Google logoGoogle has always prided itself on aggregating user data. After all, their mission is “to organize the world’s information and make it universally accessible and useful”. A social network is a great way to acquire user information and data without bluntly asking for it. Millions upon millions of people have provided a detailed map of their lives in Facebook, for example. This information is priceless. Rather than fill out a lenghty, tedious registration form, users slowly complete their profiles over time.

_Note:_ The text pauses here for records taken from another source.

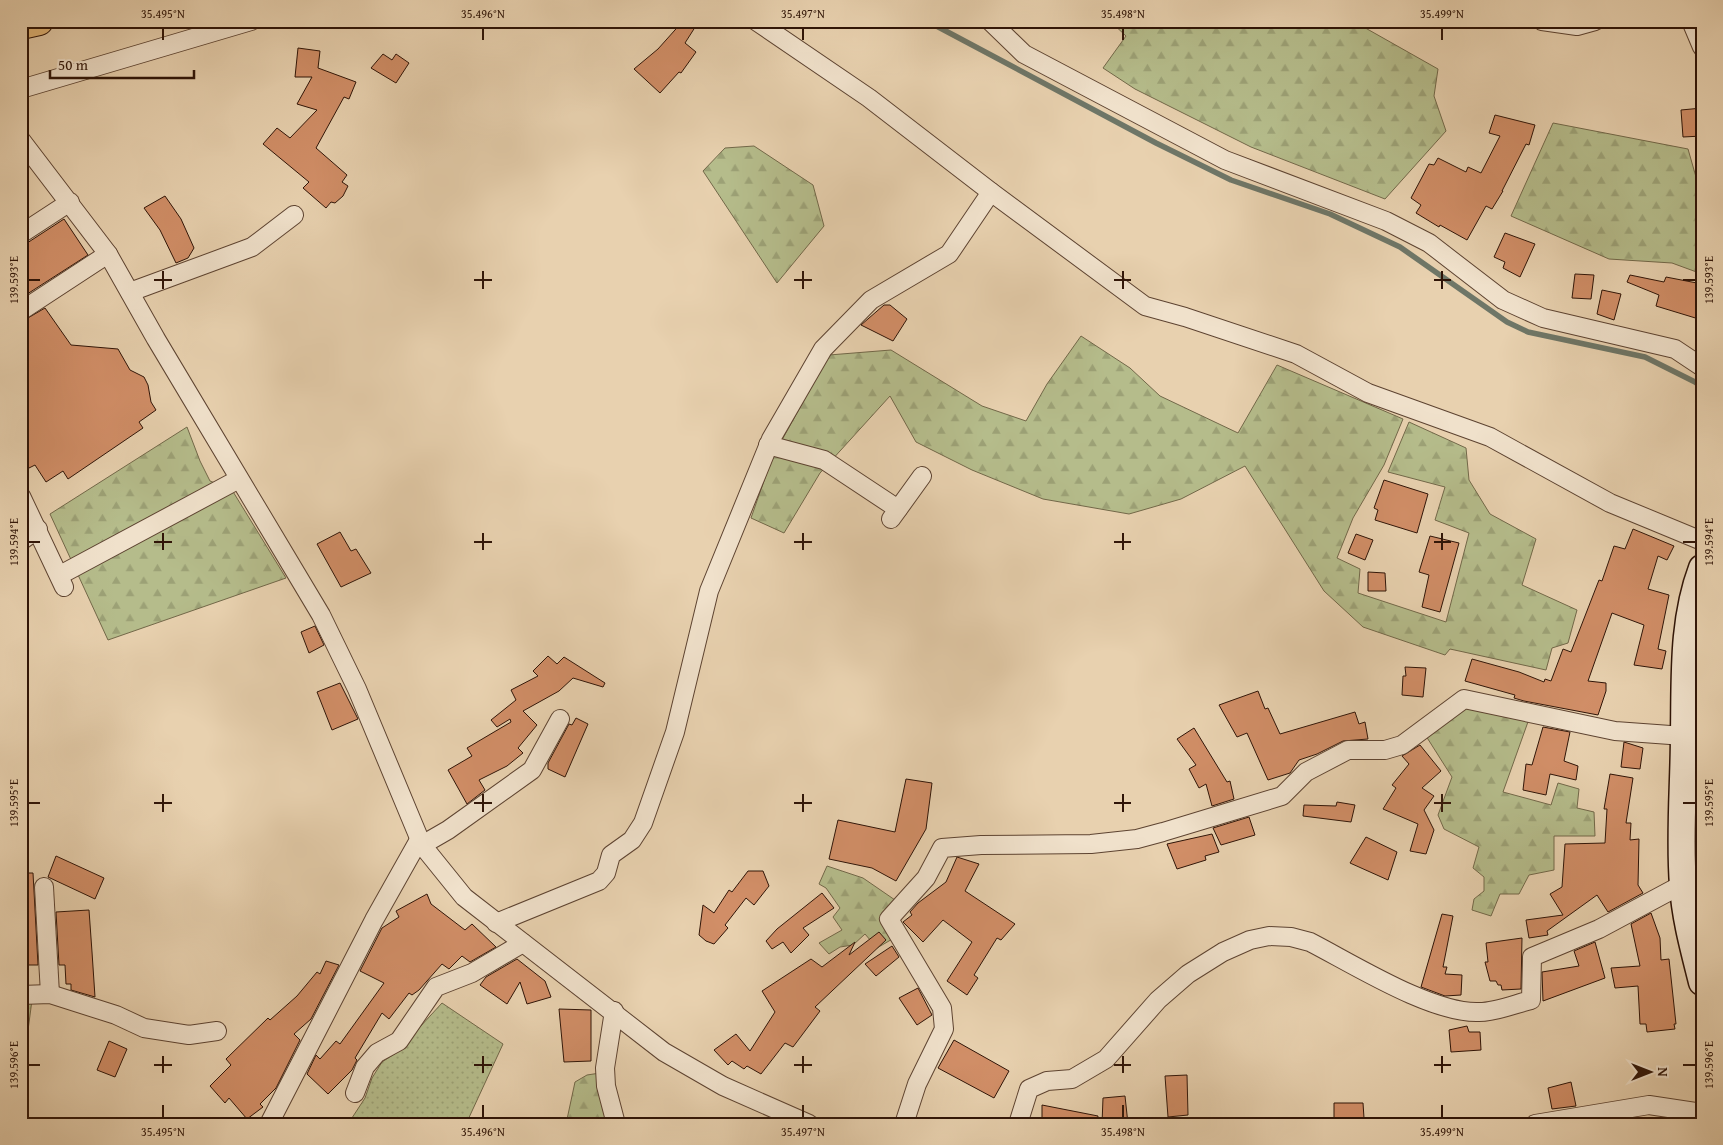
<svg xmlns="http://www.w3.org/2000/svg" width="1723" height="1145" viewBox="0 0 1723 1145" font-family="'Gentium Book Plus',serif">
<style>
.grass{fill:url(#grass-dots);stroke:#726849}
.forest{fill:url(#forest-firs);stroke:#726849}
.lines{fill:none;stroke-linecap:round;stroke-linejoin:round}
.stream{stroke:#6e7667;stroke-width:5.5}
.building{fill:#d18e67;stroke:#2f1407}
.street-casing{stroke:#5d4331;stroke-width:20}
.secondary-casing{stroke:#2f1407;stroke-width:29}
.highway-casing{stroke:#2f1407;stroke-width:30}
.street{stroke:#f0e1cb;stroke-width:18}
.secondary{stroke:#f0e1cb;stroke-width:26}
.highway{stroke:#e4b878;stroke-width:28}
.ticks{fill:none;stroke:#2f1407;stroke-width:2}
.neatline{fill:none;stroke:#2f1407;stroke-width:2}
.ticks-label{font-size:12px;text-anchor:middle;fill:#2f1407}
</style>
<defs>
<pattern id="grass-dots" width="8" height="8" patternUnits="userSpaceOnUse" patternTransform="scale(1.25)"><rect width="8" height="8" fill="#b5bc8b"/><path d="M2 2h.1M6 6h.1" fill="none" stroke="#9ca176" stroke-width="1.8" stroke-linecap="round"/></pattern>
<pattern id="forest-firs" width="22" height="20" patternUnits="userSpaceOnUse" patternTransform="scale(1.25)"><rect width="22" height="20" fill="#b5bc8b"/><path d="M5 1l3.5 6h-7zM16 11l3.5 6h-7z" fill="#9ca176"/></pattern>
</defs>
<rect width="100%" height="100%" fill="#e8d1af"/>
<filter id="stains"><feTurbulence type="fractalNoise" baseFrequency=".004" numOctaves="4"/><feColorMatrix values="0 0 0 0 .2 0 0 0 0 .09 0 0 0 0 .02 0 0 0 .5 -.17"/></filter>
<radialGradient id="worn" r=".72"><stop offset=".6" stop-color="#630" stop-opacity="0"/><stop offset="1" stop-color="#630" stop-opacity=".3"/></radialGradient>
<path class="grass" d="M442,1003L503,1044L466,1124H348L365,1098L372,1078L382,1062L396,1053Z"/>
<g class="forest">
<path d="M1110,21H1353L1438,69L1434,96L1446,131L1385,199L1251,147L1135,89L1103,68L1126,36Z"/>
<path d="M1553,123L1688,149L1698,184H1702V274L1672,263L1609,259L1511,216Z"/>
<path d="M754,146L813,185L824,226L777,283L703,171L725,148Z"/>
<path d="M1081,336L1130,368L1160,396L1238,433L1277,365L1403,419L1384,465L1353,518L1337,558L1360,569L1358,593L1446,622L1469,533L1435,520L1445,487L1388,472L1409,422L1466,448L1469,480L1490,514L1536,539L1522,585L1577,610L1568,643L1552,648L1546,670L1450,649L1445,655L1363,627L1324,591L1245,466L1181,499L1129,514L1043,499L972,470L916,442L890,396L820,473L784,533L751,518L772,458L829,355L891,350L982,406L1026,421L1047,384Z"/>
<path d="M187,427L200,461L210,481L232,490L286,578L108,640L50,514Z"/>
<path d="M1467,705L1529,719L1503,792L1551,805L1558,783L1579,789L1577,808L1594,812L1595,836H1554V870L1529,875L1519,894H1500L1491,916L1472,910L1474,899L1484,891V877L1473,868L1479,847L1444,829L1438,815L1452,777L1426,736Z"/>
<path d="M827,866L863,878L895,900L894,938L877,948L865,934L853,945L840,947L829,954L819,943L842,930L833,917L840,908L826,888L819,884Z"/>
<path d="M21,999L32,1000L27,1038L21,1056Z"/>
<path d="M600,1073L611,1124H566L575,1082L587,1075Z"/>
</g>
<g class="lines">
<path class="stream" d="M927,21L1156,143L1231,180L1330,214L1400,247L1507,322L1528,332L1645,357L1695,382L1702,387"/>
</g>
<g class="building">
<path d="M683,21H699L685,43L696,52L681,73L679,72L660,93L634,69L658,49Z"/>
<path d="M298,48L320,51L318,68L356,82L349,99L344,97L316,148L347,175L342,182L348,186L343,196L335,203L331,202L326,208L303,188L309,182L263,144L277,128L290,138L317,110L297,104L312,77H295Z"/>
<path d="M383,54L392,60L396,54L409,63L396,83L371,68Z"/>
<path d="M1702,108V136L1683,137L1681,110Z"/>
<path d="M1495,115L1535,125L1529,145L1526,144L1502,191H1503L1492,209L1486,206L1467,240L1440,225L1439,227L1416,213L1421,205L1411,198L1429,164L1434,165L1438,158L1466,172L1468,167L1481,173L1500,136L1489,133Z"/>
<path d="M165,196L181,219L194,248L188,258L176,263L160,230L144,208Z"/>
<path d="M64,219L88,255L21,298V247Z"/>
<path d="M1505,233L1535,244L1520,277L1503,268L1505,262L1494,257Z"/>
<path d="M1575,274L1594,275L1591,299L1572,298Z"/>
<path d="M1630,275L1664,282L1666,277L1702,284V320L1656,306L1659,295L1627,282Z"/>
<path d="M1602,290L1621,294L1614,320L1597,314Z"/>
<path d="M884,305H890L907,319L893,341L861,325Z"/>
<path d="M45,308L71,345L118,349L130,370L144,377L148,385L151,402L156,410L139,422L143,428L68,479L63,471L46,482L35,465L29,468L21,454V322Z"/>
<path d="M1384,480L1428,494L1417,533L1375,520L1378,510L1374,508Z"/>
<path d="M1633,529L1674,546L1667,560L1658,556L1648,589L1669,595L1658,649L1666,651L1662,669L1634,665L1644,625L1612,613L1588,681L1606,683V691L1598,715L1524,701L1514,698L1515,695L1465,681L1472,659L1519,672L1544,682L1545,679L1551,681L1563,649L1571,652L1599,580L1602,581L1614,546L1625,549Z"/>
<path d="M340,532L351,551L356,549L371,573L341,587L317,544Z"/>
<path d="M1356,534L1373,540L1365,560L1348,553Z"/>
<path d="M1430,536L1459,543L1440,612L1422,607L1429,575L1419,572Z"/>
<path d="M1368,572L1385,573L1386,591H1368Z"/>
<path d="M315,626L324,645L309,653L301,632Z"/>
<path d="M548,656L557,664L564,657L605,683L603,687L573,678L559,691L523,711L537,725L518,748L523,753L507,766L479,780L485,790L467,804L448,770L472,756L467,748L511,722L510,719L497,727L491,720L516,700L511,690L538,676L533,671Z"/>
<path d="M1405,667L1426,668L1423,697L1402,695L1403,676H1406Z"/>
<path d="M340,683L358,719L332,730L317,692Z"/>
<path d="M1258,691L1265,709L1268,708L1280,734L1355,712L1359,724L1365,722L1368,739L1343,741L1317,754L1299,760L1290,773L1268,780L1247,733L1237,737L1219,705Z"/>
<path d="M576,718L588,724L565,777L548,769V763L569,724L572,725Z"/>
<path d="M1543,727L1570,732L1564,761L1578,766L1576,780L1550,774L1546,795L1523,790L1526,764L1532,765Z"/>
<path d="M1194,728L1227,782L1230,781L1234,799L1212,806L1206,784L1199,788L1189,769L1196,765L1177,739Z"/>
<path d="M1624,742L1643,748L1640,769L1621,767Z"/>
<path d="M1420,745L1441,771L1422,788L1434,796L1424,810L1434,830L1426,854L1410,851L1418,824L1383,809L1396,788L1392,785L1409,764L1402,756Z"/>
<path d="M1610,774L1633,778L1626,823H1631L1630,840L1639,839L1638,885L1643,893L1608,912L1597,895L1547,931L1548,935L1529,938L1526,920L1563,915L1550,894L1562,887L1565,844L1605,843L1607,809H1604Z"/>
<path d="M906,779L932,783L926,829L896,881L872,868L829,859L838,820L895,832Z"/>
<path d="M1337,802L1355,805L1351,822L1303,816L1304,805L1336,806Z"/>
<path d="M1249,817L1255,835L1221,845L1213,828Z"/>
<path d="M1212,834L1219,852L1205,856L1206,860L1177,869L1167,844Z"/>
<path d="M1366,837L1397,852L1388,880L1350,863Z"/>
<path d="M56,856L104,878L95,899L48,877Z"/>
<path d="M957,857L979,864L965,891L1015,924L1001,940L997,938L974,975L978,978L967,995L947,981L972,942L943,920L923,942L903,922L912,915L910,912L918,903L946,882Z"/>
<path d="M748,871H763L769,886L754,905L746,898L725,925L728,928L714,944L706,941L699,935L703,905L714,913L729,890L732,892Z"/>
<path d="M21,873H33L38,965H21Z"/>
<path d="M822,893L834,908L803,928L809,935L791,953L783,942L772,949L766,941L777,929Z"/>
<path d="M427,894L431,904L465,930L472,924L496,947L470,962L462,956L449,969L442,964L419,990L412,995L409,993L389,1019L382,1013L355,1058L357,1060L352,1070L328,1094L307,1074L316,1055L320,1059L336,1041L340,1044L384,983L360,971L382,928L399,917L396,911Z"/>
<path d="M89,910L92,952L95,997L71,990V984H66L65,965H59L56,912Z"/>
<path d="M1651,913L1660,938L1661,960L1669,959L1676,1024H1674L1675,1029L1647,1032L1646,1024H1640L1638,986L1615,988L1611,968L1640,966L1631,924Z"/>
<path d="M1442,914L1453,916L1443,967H1447L1445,974L1462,975L1461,995L1445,996L1421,987Z"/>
<path d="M879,932L886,940L815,1007L820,1011L793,1047L785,1043L761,1074L747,1066L744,1069L732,1061L728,1065L714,1050L736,1034L750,1051L775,1012L762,991L811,959L822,967L855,942L849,955Z"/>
<path d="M1522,938L1521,989L1502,990L1501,985H1498L1496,981H1490L1485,962H1488L1486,943Z"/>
<path d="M1595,942L1605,978L1543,1001L1542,972L1579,966L1574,951Z"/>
<path d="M892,946L899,957L876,976L865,964Z"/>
<path d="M517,959L545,981L551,997L527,1004L520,982L507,1004L480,985L486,977Z"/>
<path d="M326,961L339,965L311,1019L294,1034L300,1040L276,1088L260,1104L263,1107L247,1119L229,1098L225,1103L210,1086L231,1065L226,1059L268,1018L270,1020L297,996L317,972L320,974Z"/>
<path d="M918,988L932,1015L917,1025L899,998Z"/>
<path d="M559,1009L591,1010V1061L564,1062Z"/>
<path d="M1467,1026L1469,1032H1480L1481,1050L1451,1052L1449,1030Z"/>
<path d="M954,1040L1009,1071L994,1098L938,1068Z"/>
<path d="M109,1041L127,1049L115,1077L97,1070Z"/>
<path d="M1187,1075L1188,1115L1168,1117L1165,1076Z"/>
<path d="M1571,1082L1576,1106L1552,1109L1548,1088Z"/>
<path d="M1125,1096L1128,1124H1102L1103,1098Z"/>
<path d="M1334,1103H1363L1364,1118H1353V1124H1334Z"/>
<path d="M1042,1105L1098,1116L1097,1124H1063L1042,1121Z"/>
</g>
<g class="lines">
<defs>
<g id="street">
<path d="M756,21L869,98L991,192L1145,306L1185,317L1296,354L1368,393L1490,437L1610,503L1702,541"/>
<path d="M990,21L1024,54L1225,160L1386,221L1429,243L1503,300L1543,318L1675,349L1702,367"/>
<path d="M1542,21L1577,26L1595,21"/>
<path d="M1691,21L1702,47"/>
<path d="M21,89L251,21"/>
<path d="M21,140L108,254L156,339L321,615L357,689L422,845L464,897L664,1052L723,1086L809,1124"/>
<path d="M21,234L70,202"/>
<path d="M130,292L252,247L294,215"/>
<path d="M21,311L108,254"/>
<path d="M768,445L824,460L898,509"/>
<path d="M21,496L64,587"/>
<path d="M891,519L922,476"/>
<path d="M21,541L38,529"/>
<path d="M60,575L239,479"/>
<path d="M1682,799L1702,801"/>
<path d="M422,845L448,830L532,770L560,719"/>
<path d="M44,887L50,994"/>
<path d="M496,923L599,881L606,873L611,855L632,840L643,823L675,732L709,591L771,439L823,349L871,300L949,254L991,192"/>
<path d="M21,995L50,994L116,1015L144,1028L189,1035L217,1031"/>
<path d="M614,1011L605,1068L606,1086L616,1124"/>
<path d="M355,1093L365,1067L377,1053L399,1041L436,987L472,973L523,943"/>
<path d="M269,1124L374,920L419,840"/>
<path d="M904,1124L917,1084L944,1029L942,1008L889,919L926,878L942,848L981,845L1091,844L1137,839L1163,832L1282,796L1306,772L1348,750H1385L1402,745L1464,699L1615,731L1684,736"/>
<path d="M1018,1124L1029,1089L1047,1081L1072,1079L1106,1059L1158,1000L1188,974L1223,952L1250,940L1269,936L1291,937L1310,942C1353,964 1432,1014 1479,1012C1496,1012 1515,1004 1531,1000L1532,957L1599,929L1683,884"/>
<path d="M1535,1124L1649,1105L1702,1113"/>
</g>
<path id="secondary" d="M1702,568C1682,621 1685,677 1684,733C1684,784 1679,835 1683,885C1685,918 1694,950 1702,982"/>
<path id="highway" d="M21,25L39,21"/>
</defs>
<use href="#street" class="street-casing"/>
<use href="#secondary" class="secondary-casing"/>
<use href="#highway" class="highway-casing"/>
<use href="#street" class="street"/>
<use href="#secondary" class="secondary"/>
<use href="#highway" class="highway"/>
</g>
<path class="ticks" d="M163,28V40M483,28V40M803,28V40M1123,28V40M1442,28V40M163,271V289M483,271V289M803,271V289M1123,271V289M1442,271V289M28,280H40M154,280H172M474,280H492M794,280H812M1114,280H1131M1434,280H1451M1683,280H1696M163,533V550M483,533V550M803,533V550M1123,533V550M1442,533V550M28,542H40M154,542H172M474,542H492M794,542H812M1114,542H1131M1434,542H1451M1683,542H1696M163,794V812M483,794V812M803,794V812M1123,794V812M1442,794V812M28,803H40M154,803H172M474,803H492M794,803H812M1114,803H1131M1434,803H1451M1683,803H1696M163,1056V1073M483,1056V1073M803,1056V1073M1123,1056V1073M1442,1056V1073M28,1065H40M154,1065H172M474,1065H492M794,1065H812M1114,1065H1131M1434,1065H1451M1683,1065H1696M163,1105V1118M483,1105V1118M803,1105V1118M1123,1105V1118M1442,1105V1118"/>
<rect width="1723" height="1145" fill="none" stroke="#e8d1af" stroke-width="55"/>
<g transform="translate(1650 1072) rotate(90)" stroke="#f0e1cb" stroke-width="4" paint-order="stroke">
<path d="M0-4L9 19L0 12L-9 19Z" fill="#2f1407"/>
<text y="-8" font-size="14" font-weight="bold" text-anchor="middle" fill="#2f1407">N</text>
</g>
<path d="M50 70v8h144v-8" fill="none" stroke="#2f1407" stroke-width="2.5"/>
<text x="58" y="70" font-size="15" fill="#2f1407" stroke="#f0e1cb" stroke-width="4" paint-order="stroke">50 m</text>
<rect x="28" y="28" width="1668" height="1090" class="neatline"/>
<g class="ticks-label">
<text x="163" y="18">35.495°N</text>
<text x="483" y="18">35.496°N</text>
<text x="803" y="18">35.497°N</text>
<text x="1123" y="18">35.498°N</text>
<text x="1442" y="18">35.499°N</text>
<text transform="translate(1709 280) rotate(-90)" y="4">139.593°E</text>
<text transform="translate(14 280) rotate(-90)" y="4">139.593°E</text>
<text transform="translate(1709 542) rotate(-90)" y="4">139.594°E</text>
<text transform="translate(14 542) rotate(-90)" y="4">139.594°E</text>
<text transform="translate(1709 803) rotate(-90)" y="4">139.595°E</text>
<text transform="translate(14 803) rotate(-90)" y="4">139.595°E</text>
<text transform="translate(1709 1065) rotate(-90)" y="4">139.596°E</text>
<text transform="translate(14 1065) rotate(-90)" y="4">139.596°E</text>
<text x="163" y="1136">35.495°N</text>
<text x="483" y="1136">35.496°N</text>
<text x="803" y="1136">35.497°N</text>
<text x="1123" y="1136">35.498°N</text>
<text x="1442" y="1136">35.499°N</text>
</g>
<rect width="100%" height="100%" filter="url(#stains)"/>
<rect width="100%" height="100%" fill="url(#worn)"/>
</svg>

At this point, Google really only has two options. It can:

  1. Create a social network from scratch, or;
  2. Acquire an existing social network.

With all due respect, Orkut just doesn’t cut it. I would even wager that the majority of North American Internet users have never heard of the service - never mind knowing that it is owned by Google. Furthermore, the percentage of English-speaking users is less than 8%, based on Alexa stats

An English-focused social network would tie everything together and create new opportunities for the company. The search giant would not only be able to leverage its highly successful Adsense platform, but also explore potential new revenue models. Further integration with existing social properties (i.e. Blogger, Picasa, Gmail, etc…) could provide a stunning value proposition for existing Google users, as well as potential new users.


  1. Robin Yap Says:

    Hi Aidan ~
    I thought the SocialStream project with MIT is what Google is working on regarding social networking?
    I could be wrong but if this comes to play, it will be quite useful, if not powerful. My understanding is that this is beyond the Orkut initiative.
    ~ Robin

  2. Aidan Says:

    Hey Robin,

    Thanks for the link. I seem to remember hearing something about the initiative, but I appreciate you bringing it back up. Hopefully they will market the service if it does indeed live up to the hype and potential.